Does lack of knowledge make sacraments invalid?

I was not properly catechised in school when we recieved First Communion and Confirmation. Our teaching was very liberal and I don’t think I even knew what the sacraments were? Have I received these properly?

Yes, you have. The sacraments are valid.

I don’t think I knew anything about the sacraments:confused:

No John. Infants are baptized, chrismated, and given eucharist in the Eastern Catholic Churches and the Orthodox Church. It is possible for infants to receive the sacraments of initiation in the Latin Rite also when there is danger of death.

Sacramental validity does NOT hinge on your knowledge.

You seem to be very worried and have asked multiple questions convinced your sacraments were somehow invalid. I suggest you talk to your pastor to put your mind at ease.

Yes they are valid, the only exception is if you go to a priest and are not really sorry for your sins you are not forgiven even if you hoodwink the priest.

This is what I’ve come to know as well, however…

marriage is a sacrament, and I was just reading about annulments- IS marriage valid if someone doesn’t understand it? Or is it that it did not take place? (Annulment is not a dissolution or an exclusion from a sacrament but saying it never took place to begin with.) So, with that, how is Holy Communion or Baptism or Confirmation different? Is it with knowledge, now comes true intent, thereby making it valid?

Marriage is a sacrament that takes place between God and a man and a woman. It has the character of requiring consent by the man and woman to various vows, not just having it happen.
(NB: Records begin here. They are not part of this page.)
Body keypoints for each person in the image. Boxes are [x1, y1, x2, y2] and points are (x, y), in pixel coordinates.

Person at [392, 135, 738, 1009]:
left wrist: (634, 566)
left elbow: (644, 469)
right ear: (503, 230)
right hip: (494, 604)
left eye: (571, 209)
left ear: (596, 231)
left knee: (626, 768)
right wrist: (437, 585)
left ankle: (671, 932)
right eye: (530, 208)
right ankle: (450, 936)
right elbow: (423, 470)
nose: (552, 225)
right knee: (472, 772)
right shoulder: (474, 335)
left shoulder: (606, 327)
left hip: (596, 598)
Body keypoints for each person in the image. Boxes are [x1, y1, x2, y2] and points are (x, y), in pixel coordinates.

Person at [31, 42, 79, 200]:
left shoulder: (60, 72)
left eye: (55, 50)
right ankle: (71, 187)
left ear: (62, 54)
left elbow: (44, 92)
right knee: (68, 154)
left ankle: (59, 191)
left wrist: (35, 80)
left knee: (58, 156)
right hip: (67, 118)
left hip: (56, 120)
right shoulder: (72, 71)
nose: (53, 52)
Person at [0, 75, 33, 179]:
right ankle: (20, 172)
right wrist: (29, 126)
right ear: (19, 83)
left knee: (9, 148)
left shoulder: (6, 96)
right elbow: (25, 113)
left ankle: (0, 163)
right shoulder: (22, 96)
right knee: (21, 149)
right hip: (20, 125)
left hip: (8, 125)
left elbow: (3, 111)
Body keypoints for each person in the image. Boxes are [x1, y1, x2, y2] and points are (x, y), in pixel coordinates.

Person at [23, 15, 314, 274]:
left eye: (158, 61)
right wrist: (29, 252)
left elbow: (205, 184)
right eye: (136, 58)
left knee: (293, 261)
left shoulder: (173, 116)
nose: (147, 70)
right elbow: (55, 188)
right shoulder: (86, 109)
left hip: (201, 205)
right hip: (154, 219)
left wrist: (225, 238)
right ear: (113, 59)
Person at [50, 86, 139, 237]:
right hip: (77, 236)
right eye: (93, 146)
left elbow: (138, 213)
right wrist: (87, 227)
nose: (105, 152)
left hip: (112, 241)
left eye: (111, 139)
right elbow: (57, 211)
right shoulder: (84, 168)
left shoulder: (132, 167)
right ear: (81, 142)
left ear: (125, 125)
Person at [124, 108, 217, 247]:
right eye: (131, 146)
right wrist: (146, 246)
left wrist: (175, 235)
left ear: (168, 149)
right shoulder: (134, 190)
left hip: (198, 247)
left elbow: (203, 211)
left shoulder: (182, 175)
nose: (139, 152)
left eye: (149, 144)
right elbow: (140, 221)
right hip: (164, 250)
Baptism and Communion are pretty much all God, along with the priest.

I think the only requirement is that the priest made the proper signs during the sacraments. There is something of a formula they have to follow. If it was not followed, they might be invalid in the eyes of the Church. I’ve never heard of this happening though, even in liberal parishes, so your sacraments are most likely valid. Generally, if there was no specific evidence they were invalid, I think the Church would assume they are valid.

Another thing I read a while back is that the spiritual benefits of Confirmation are suspended if you were not in a state of grace when you first received the sacrament. In this case, you would still be “marked” by the sacrament but not get the expected benefits. Unlike Confession (First Communion), Confirmation is a one time only sacrament, so you don’t have to be confirmed a second time. Simply going to Confession (and returning to a state of grace) would bring all the normal benefits of the sacrament.